## [What to produce]
Locate the word "vsum" in the data below, then copy every line that holds it.

[Data provided]

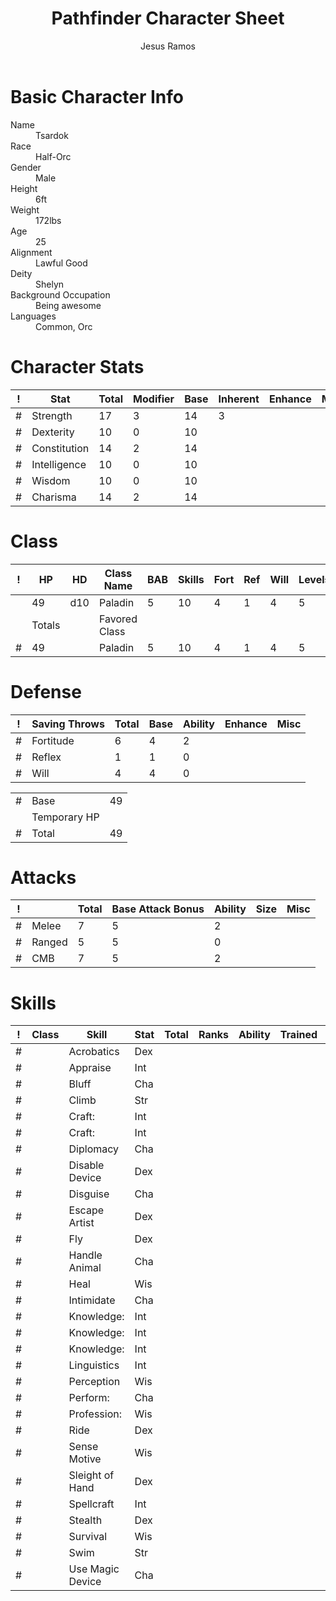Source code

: #+TITLE: Pathfinder Character Sheet
#+AUTHOR: Jesus Ramos

# Just fill in the relevant information in the tables and recalculate all tables

* Basic Character Info
  - Name :: Tsardok
  - Race :: Half-Orc
  - Gender :: Male
  - Height :: 6ft
  - Weight :: 172lbs
  - Age :: 25
  - Alignment :: Lawful Good
  - Deity :: Shelyn
  - Background Occupation :: Being awesome
  - Languages :: Common, Orc

* Character Stats
  #+NAME:Stats
  |---+--------------+-------+----------+------+----------+---------+------|
  | ! | Stat         | Total | Modifier | Base | Inherent | Enhance | Misc |
  |---+--------------+-------+----------+------+----------+---------+------|
  | # | Strength     |    17 |        3 |   14 |        3 |         |      |
  | # | Dexterity    |    10 |        0 |   10 |          |         |      |
  | # | Constitution |    14 |        2 |   14 |          |         |      |
  | # | Intelligence |    10 |        0 |   10 |          |         |      |
  | # | Wisdom       |    10 |        0 |   10 |          |         |      |
  | # | Charisma     |    14 |        2 |   14 |          |         |      |
  |---+--------------+-------+----------+------+----------+---------+------|
  #+TBLFM: @2$3..@2$3=vsum($5..$8)::@2$4..@7$4=floor(($3 - 10) / 2)

* Class
  # This table won't recalculate automatically, just hit TAB on the last row to
  # recalculate
  #+NAME:Class
  |---+--------+-----+---------------+-----+--------+------+-----+------+--------|
  | ! |     HP | HD  | Class Name    | BAB | Skills | Fort | Ref | Will | Levels |
  |---+--------+-----+---------------+-----+--------+------+-----+------+--------|
  |   |     49 | d10 | Paladin       |   5 |     10 |    4 |   1 |    4 |      5 |
  |---+--------+-----+---------------+-----+--------+------+-----+------+--------|
  |   | Totals |     | Favored Class |     |        |      |     |      |        |
  |---+--------+-----+---------------+-----+--------+------+-----+------+--------|
  | # |     49 |     | Paladin       |   5 |     10 |    4 |   1 |    4 |      5 |
  |---+--------+-----+---------------+-----+--------+------+-----+------+--------|
  #+TBLFM: @>$2=vsum(@2..@-2)::@>$5..$10=vsum(@2..@-2)

* Defense
  #+NAME:Saves
  |---+---------------+-------+------+---------+---------+------|
  | ! | Saving Throws | Total | Base | Ability | Enhance | Misc |
  |---+---------------+-------+------+---------+---------+------|
  | # | Fortitude     |     6 |    4 |       2 |         |      |
  | # | Reflex        |     1 |    1 |       0 |         |      |
  | # | Will          |     4 |    4 |       0 |         |      |
  |---+---------------+-------+------+---------+---------+------|
  #+TBLFM: $5=remote(Stats,@3$Modifier)::@2$3..@4$3=vsum($4..$7)::@2$4=remote(Class, @>$Fort)::@2$5=remote(Stats, @4$Modifier)::@3$4=remote(Class, @>$Ref)::@4$4=remote(Class, @>$Will)::@4$5=remote(Stats, @6$Modifier)

    #+NAME:HP
  |---+--------------+----|
  | # | Base         | 49 |
  |   | Temporary HP |    |
  | # | Total        | 49 |
  |---+--------------+----|
  #+TBLFM: @1$3=remote(Class, @2$HP)::@3$3=@1$3+@2$3

* Attacks
  #+NAME:Attacks
  |---+--------+-------+-------------------+---------+------+------|
  | ! |        | Total | Base Attack Bonus | Ability | Size | Misc |
  |---+--------+-------+-------------------+---------+------+------|
  | # | Melee  |     7 |                 5 |       2 |      |      |
  | # | Ranged |     5 |                 5 |       0 |      |      |
  | # | CMB    |     7 |                 5 |       2 |      |      |
  |---+--------+-------+-------------------+---------+------+------|
  #+TBLFM: @2$3..@4$3=vsum($4..$7)::@2$4..@4$4=remote(Class, @>$BAB)::@2$5=remote(Stats, @2$Modifier)::@3$5=remote(Stats, @3$Modifier)::@4$5=remote(Stats, @2$Modifier)

* Skills
  # To mark as a class skill just put a 1 in the class column, org mode doesn't
  # support checkboxes in tables yet
  #+NAME:Skills
  |---+-------+------------------+------+-------+-------+---------+---------+------|
  | ! | Class | Skill            | Stat | Total | Ranks | Ability | Trained | Misc |
  |---+-------+------------------+------+-------+-------+---------+---------+------|
  | # |       | Acrobatics       | Dex  |       |       |         |         |      |
  | # |       | Appraise         | Int  |       |       |         |         |      |
  | # |       | Bluff            | Cha  |       |       |         |         |      |
  | # |       | Climb            | Str  |       |       |         |         |      |
  | # |       | Craft:           | Int  |       |       |         |         |      |
  | # |       | Craft:           | Int  |       |       |         |         |      |
  | # |       | Diplomacy        | Cha  |       |       |         |         |      |
  | # |       | Disable Device   | Dex  |       |       |         |         |      |
  | # |       | Disguise         | Cha  |       |       |         |         |      |
  | # |       | Escape Artist    | Dex  |       |       |         |         |      |
  | # |       | Fly              | Dex  |       |       |         |         |      |
  | # |       | Handle Animal    | Cha  |       |       |         |         |      |
  | # |       | Heal             | Wis  |       |       |         |         |      |
  | # |       | Intimidate       | Cha  |       |       |         |         |      |
  | # |       | Knowledge:       | Int  |       |       |         |         |      |
  | # |       | Knowledge:       | Int  |       |       |         |         |      |
  | # |       | Knowledge:       | Int  |       |       |         |         |      |
  | # |       | Linguistics      | Int  |       |       |         |         |      |
  | # |       | Perception       | Wis  |       |       |         |         |      |
  | # |       | Perform:         | Cha  |       |       |         |         |      |
  | # |       | Profession:      | Wis  |       |       |         |         |      |
  | # |       | Ride             | Dex  |       |       |         |         |      |
  | # |       | Sense Motive     | Wis  |       |       |         |         |      |
  | # |       | Sleight of Hand  | Dex  |       |       |         |         |      |
  | # |       | Spellcraft       | Int  |       |       |         |         |      |
  | # |       | Stealth          | Dex  |       |       |         |         |      |
  | # |       | Survival         | Wis  |       |       |         |         |      |
  | # |       | Swim             | Str  |       |       |         |         |      |
  | # |       | Use Magic Device | Cha  |       |       |         |         |      |
  |---+-------+------------------+------+-------+-------+---------+---------+------|
  #+TBLFM: @2$8..@>$8=if($2 > 0 && $6 > 0, 3, string(""));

[/Data provided]

## [Solution to this exercise]
  #+TBLFM: @2$3..@2$3=vsum($5..$8)::@2$4..@7$4=floor(($3 - 10) / 2)
  #+TBLFM: @>$2=vsum(@2..@-2)::@>$5..$10=vsum(@2..@-2)
  #+TBLFM: $5=remote(Stats,@3$Modifier)::@2$3..@4$3=vsum($4..$7)::@2$4=remote(Class, @>$Fort)::@2$5=remote(Stats, @4$Modifier)::@3$4=remote(Class, @>$Ref)::@4$4=remote(Class, @>$Will)::@4$5=remote(Stats, @6$Modifier)
  #+TBLFM: @2$3..@4$3=vsum($4..$7)::@2$4..@4$4=remote(Class, @>$BAB)::@2$5=remote(Stats, @2$Modifier)::@3$5=remote(Stats, @3$Modifier)::@4$5=remote(Stats, @2$Modifier)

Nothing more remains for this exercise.